In The Outer Worlds 2, players face a key change from many RPGs: no respecing beyond one early opportunity after the opening sequence. Leveling proceeds slowly, granting just two skill points per level across a vast array of options. This setup compels deliberate character creation, as the author discovered while building an outlaw commander skilled in guns, speech, and lockpicking.
During a quest to resolve a labor strike at a facility for Auntie's Choice, the character infiltrated the site and gathered blackmail but failed to negotiate due to insufficient engineering or hacking abilities. "No amount of talking was going to solve this dispute," the author notes, leading to shooting the manager and empowering the workers. This outcome aligned with the character's background, turning a potential frustration into a narrative fit.
The author contrasts this with games like the modern Fallout series, Cyberpunk 2077, and the original The Outer Worlds, where respec options allowed broad skill spreads to explore everything in one playthrough. Such flexibility often diluted role-playing, resulting in characters good at many things but excelling at none. In The Outer Worlds 2, the lack of respec fosters investment; the author convinced low-level enemies to flee and dueled a lecturing villain confidently.

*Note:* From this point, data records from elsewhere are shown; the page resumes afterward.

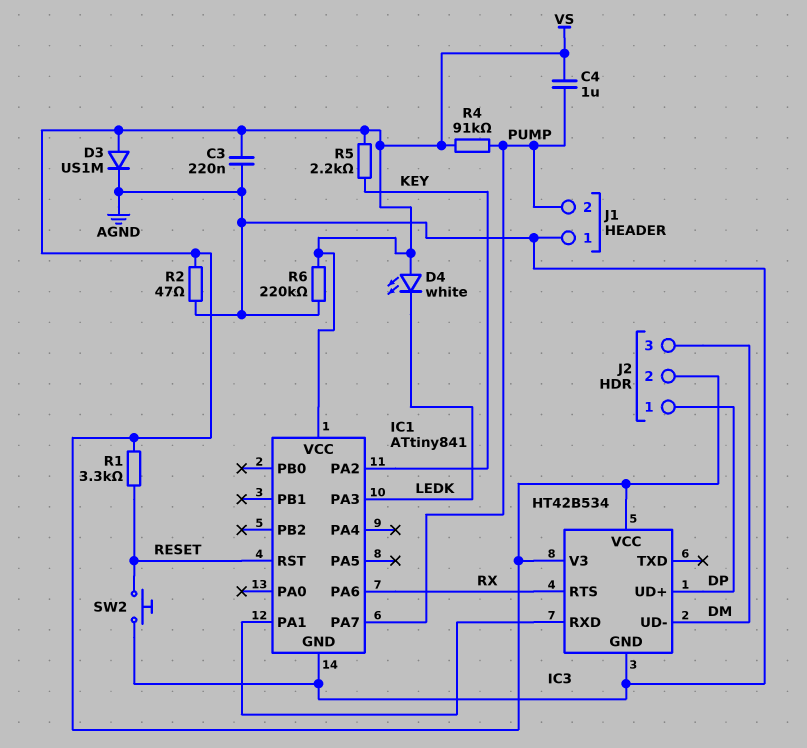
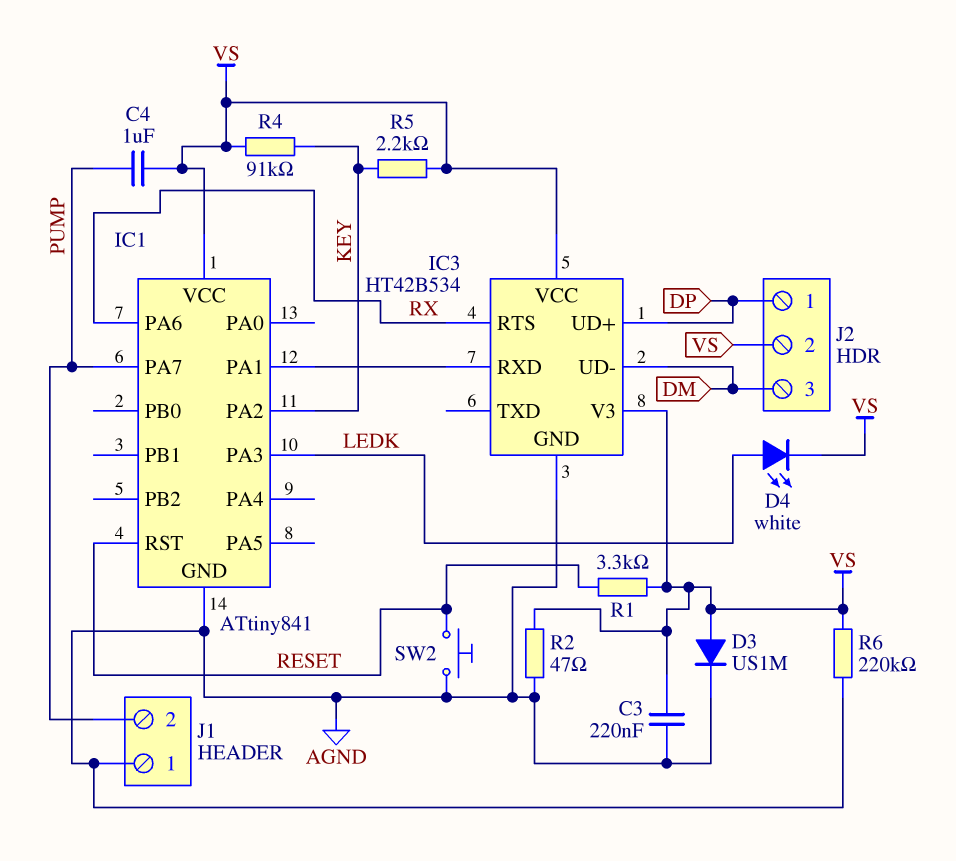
D4: LED white (A VS, K LEDK) -> LED white (A LEDK, K VS)
R4: 91k (PUMP, VS) -> 91k (KEY, VS)

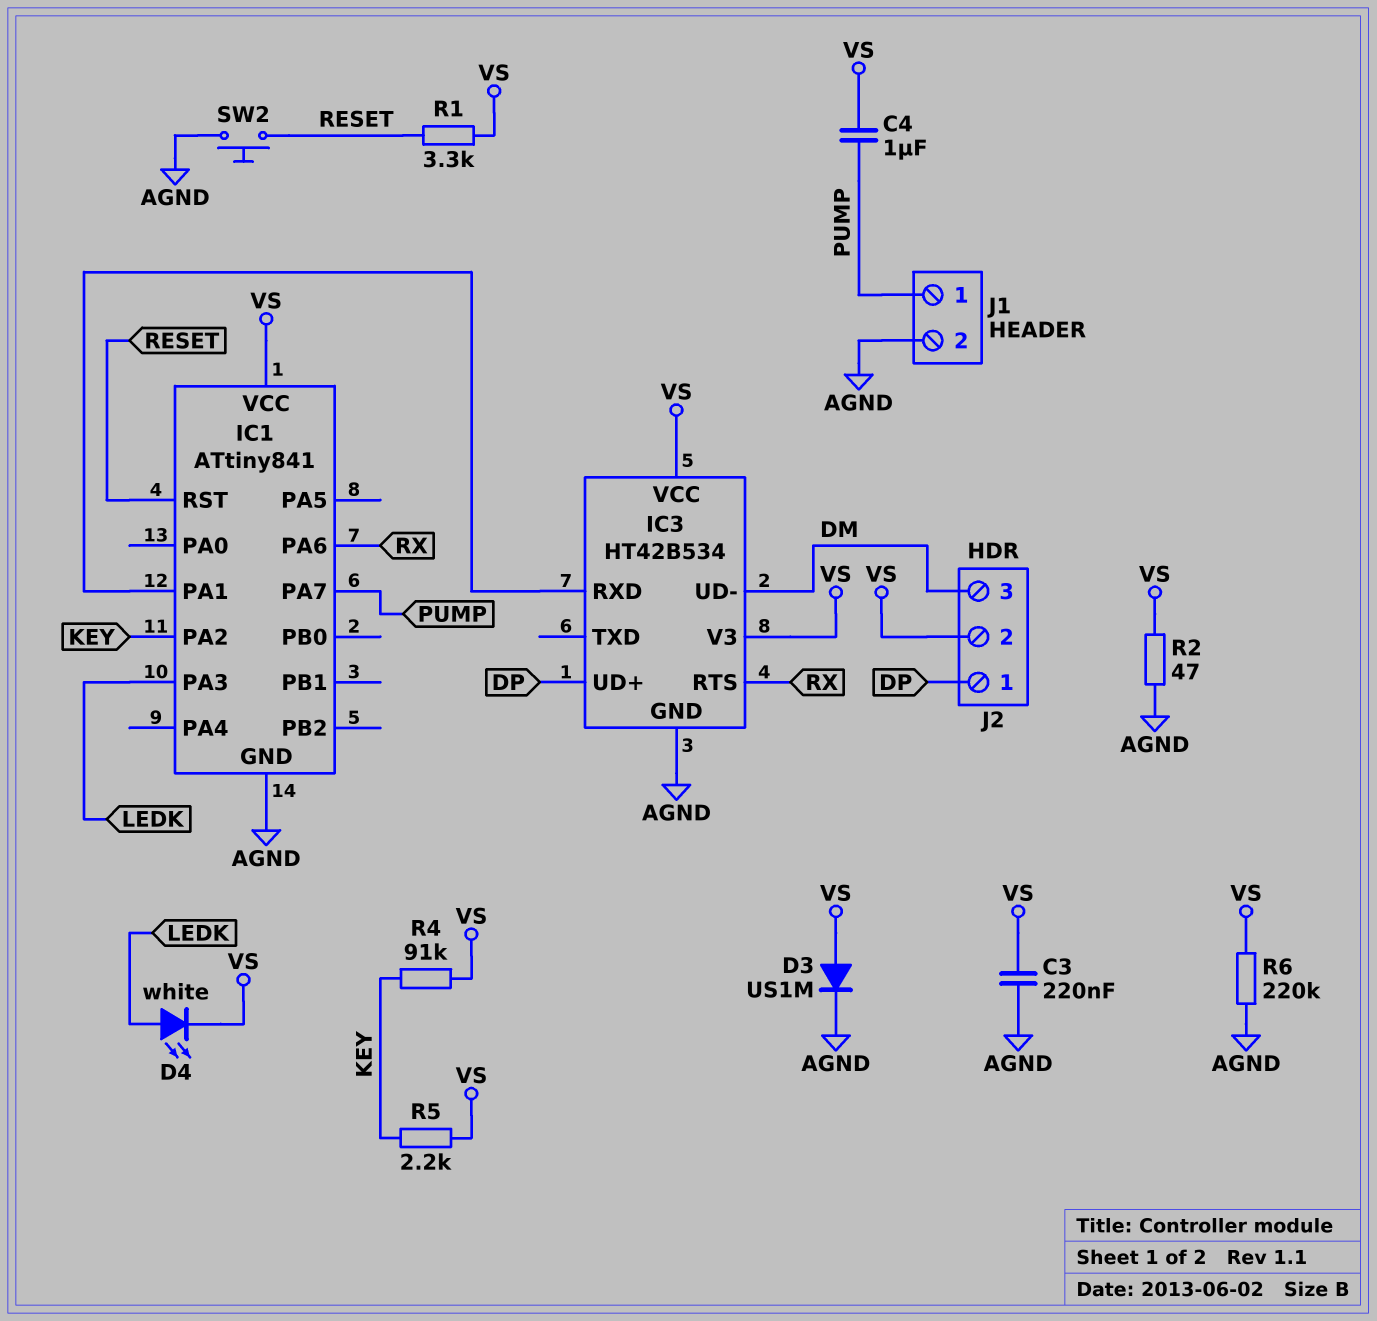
J1 pin 1: AGND -> PUMP
J1 pin 2: PUMP -> AGND

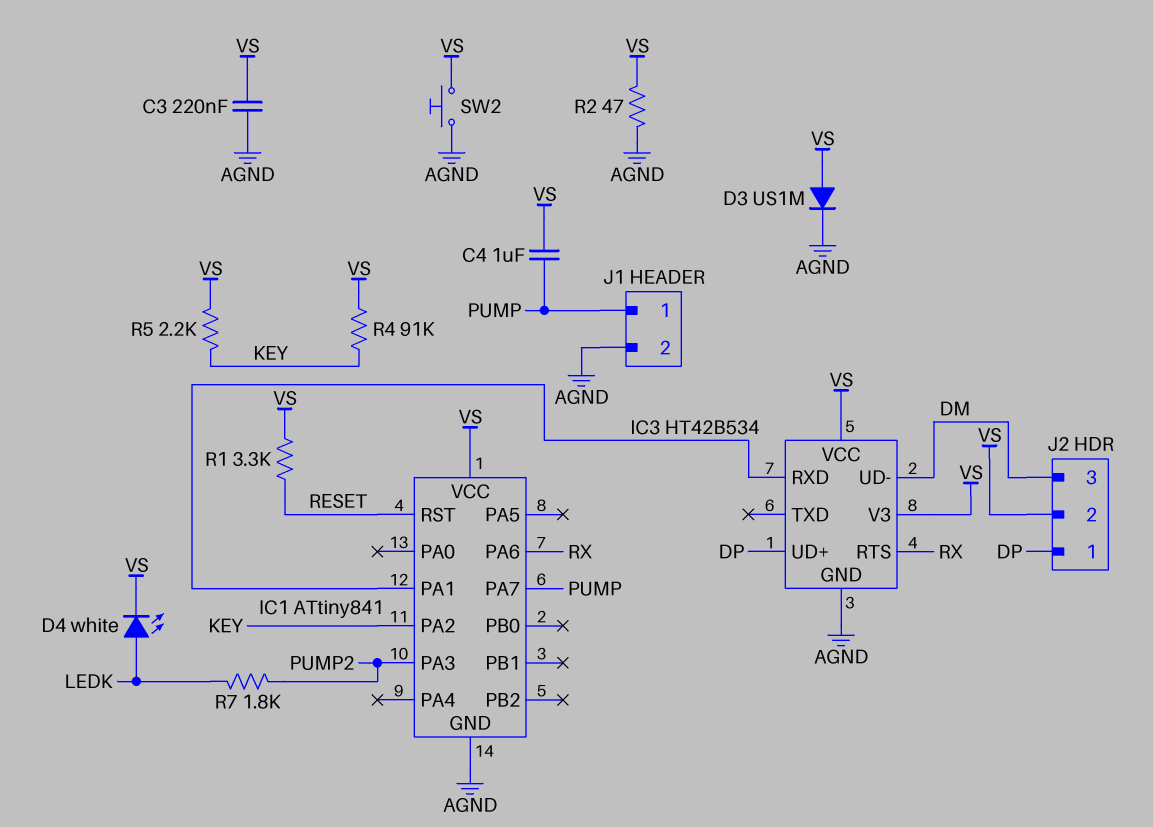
IC1 pin PA3: LEDK -> PUMP2
R6: 220k (AGND, VS) -> none
R7: none -> 1.8k (LEDK, PUMP2)
SW2: button (AGND, RESET) -> button (AGND, VS)

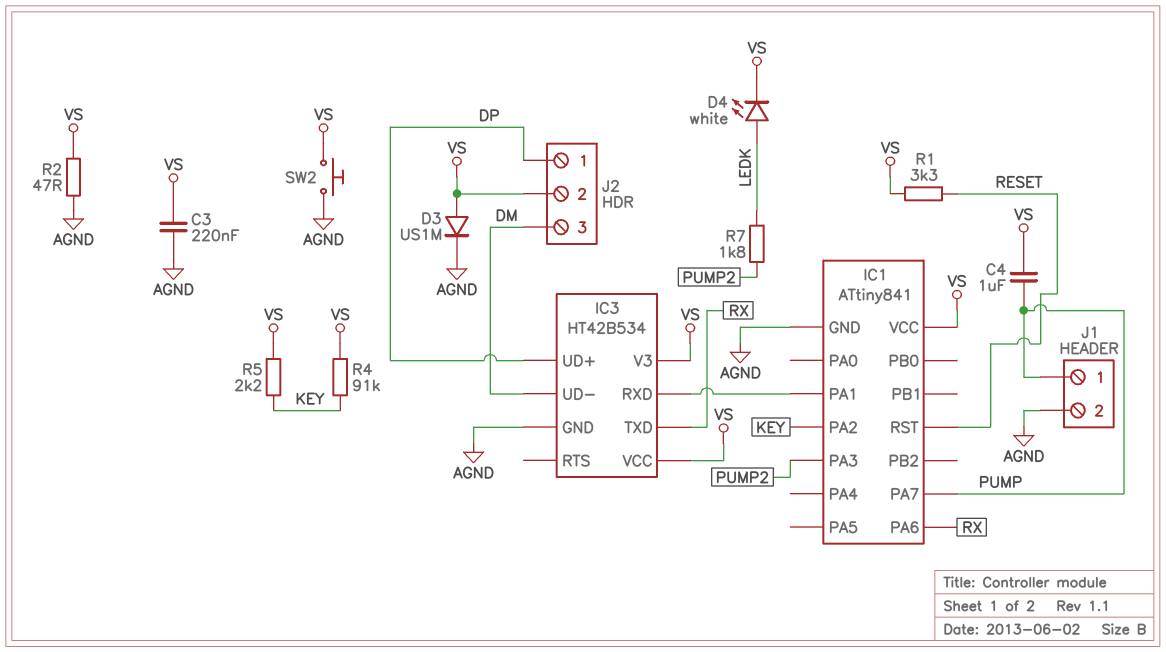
IC3 pin RTS: RX -> none
IC3 pin TXD: none -> RX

The flaws system reinforces this by tying buffs to consistent behaviors, like a damage boost for frequent reloading without emptying magazines. Companions evolve accordingly—Niles, once a loyal Earth Directorate agent, adopted an outlaw mindset, learning that "large organizations will never have your back, and sometimes the only solution to a problem is a bullet."
This approach, highlighted in GameSpot's Best Of 2025 series, makes even simple actions feel rewarding by tying them to player choices.